━━ Insieme di dati ━━

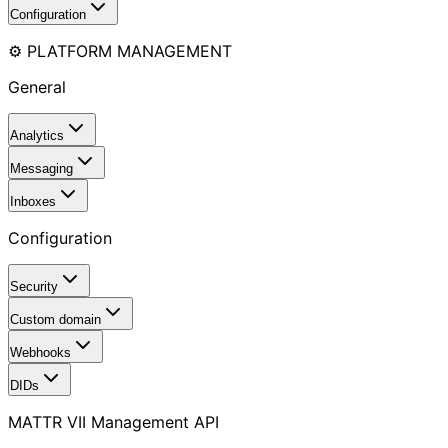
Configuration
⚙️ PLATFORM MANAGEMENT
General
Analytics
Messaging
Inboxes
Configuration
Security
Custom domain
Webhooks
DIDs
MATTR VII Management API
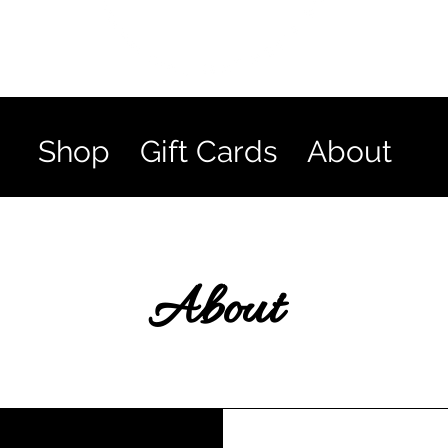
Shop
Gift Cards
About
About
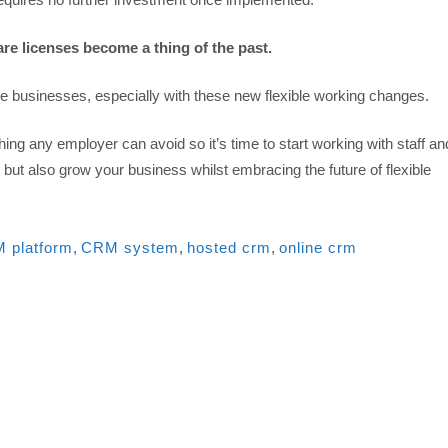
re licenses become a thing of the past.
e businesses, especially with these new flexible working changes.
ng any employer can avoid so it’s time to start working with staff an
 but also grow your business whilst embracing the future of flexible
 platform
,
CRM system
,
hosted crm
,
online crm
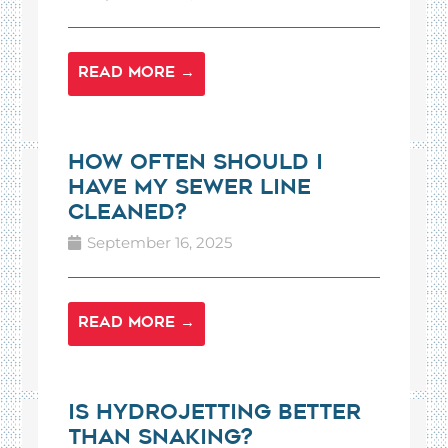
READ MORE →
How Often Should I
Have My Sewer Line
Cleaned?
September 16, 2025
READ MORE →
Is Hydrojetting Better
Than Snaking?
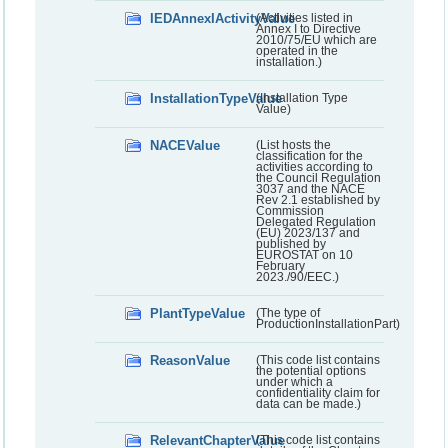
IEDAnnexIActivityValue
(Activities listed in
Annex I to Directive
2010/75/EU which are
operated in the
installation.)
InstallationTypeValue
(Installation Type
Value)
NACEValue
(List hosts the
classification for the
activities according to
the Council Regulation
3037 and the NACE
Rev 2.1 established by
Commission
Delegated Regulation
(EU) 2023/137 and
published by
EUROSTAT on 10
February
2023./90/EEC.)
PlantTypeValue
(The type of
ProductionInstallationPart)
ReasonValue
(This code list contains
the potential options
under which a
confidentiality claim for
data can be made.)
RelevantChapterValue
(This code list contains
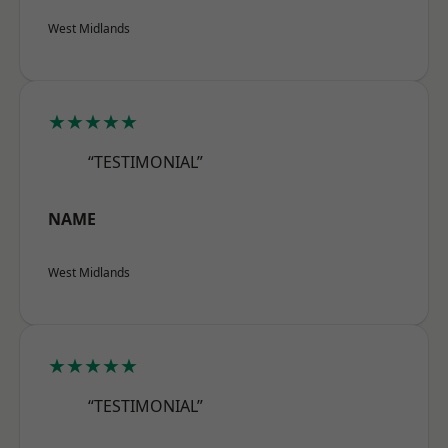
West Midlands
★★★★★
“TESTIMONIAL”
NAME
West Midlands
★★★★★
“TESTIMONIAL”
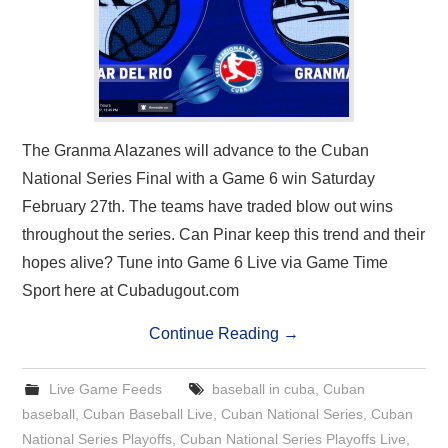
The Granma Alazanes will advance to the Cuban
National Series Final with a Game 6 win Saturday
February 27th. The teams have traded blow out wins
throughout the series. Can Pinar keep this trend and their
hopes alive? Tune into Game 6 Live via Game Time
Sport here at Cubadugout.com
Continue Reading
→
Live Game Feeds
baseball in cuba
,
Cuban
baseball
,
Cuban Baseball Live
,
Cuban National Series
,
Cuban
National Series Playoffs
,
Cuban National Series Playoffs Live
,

━━━

Richiesta di lavoro - Trascrivi parola per parola il testo del materiale a partire dalla riga che contiene "The Granma Alazanes will advance to the Cuban" fino alla fine del materiale, includendo entrambi gli estremi.

Risultato del compito -
The Granma Alazanes will advance to the Cuban
National Series Final with a Game 6 win Saturday
February 27th. The teams have traded blow out wins
throughout the series. Can Pinar keep this trend and their
hopes alive? Tune into Game 6 Live via Game Time
Sport here at Cubadugout.com
Continue Reading
→
Live Game Feeds
baseball in cuba
,
Cuban
baseball
,
Cuban Baseball Live
,
Cuban National Series
,
Cuban
National Series Playoffs
,
Cuban National Series Playoffs Live
,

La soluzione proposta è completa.